Records from a data source:
========

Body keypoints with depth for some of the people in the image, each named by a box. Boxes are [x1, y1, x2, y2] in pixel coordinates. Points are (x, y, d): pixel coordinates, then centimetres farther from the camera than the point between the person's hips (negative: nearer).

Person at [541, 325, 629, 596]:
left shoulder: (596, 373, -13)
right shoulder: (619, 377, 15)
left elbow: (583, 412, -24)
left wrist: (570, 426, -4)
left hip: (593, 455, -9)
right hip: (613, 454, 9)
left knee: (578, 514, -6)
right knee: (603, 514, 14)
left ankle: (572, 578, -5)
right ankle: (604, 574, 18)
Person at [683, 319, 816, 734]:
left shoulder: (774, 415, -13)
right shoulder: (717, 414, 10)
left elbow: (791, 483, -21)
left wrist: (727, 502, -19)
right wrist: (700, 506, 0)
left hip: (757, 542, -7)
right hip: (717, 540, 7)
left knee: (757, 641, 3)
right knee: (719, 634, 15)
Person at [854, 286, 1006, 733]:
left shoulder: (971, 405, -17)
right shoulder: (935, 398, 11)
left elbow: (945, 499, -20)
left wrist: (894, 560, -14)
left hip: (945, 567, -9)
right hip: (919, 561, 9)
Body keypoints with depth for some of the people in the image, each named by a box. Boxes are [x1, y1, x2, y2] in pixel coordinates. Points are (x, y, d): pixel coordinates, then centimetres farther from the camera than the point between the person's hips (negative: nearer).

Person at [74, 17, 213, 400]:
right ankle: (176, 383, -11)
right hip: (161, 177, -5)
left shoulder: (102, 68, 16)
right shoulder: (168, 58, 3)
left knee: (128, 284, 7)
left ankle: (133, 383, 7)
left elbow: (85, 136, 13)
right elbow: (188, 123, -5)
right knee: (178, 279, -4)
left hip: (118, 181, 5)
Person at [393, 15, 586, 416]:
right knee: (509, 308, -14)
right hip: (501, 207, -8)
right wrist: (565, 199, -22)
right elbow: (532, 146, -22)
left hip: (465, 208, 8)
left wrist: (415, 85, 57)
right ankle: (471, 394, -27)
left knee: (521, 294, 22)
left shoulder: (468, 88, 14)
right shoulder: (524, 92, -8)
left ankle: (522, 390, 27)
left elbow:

========

> **WHAT YOU HAVE TO DO**
Find each line in the records above that contains the word "elbow", and copy those lines out.

> **REPLY TO THE TASK**
left elbow: (583, 412, -24)
left elbow: (791, 483, -21)
left elbow: (945, 499, -20)
left elbow: (85, 136, 13)
right elbow: (188, 123, -5)
right elbow: (532, 146, -22)
left elbow:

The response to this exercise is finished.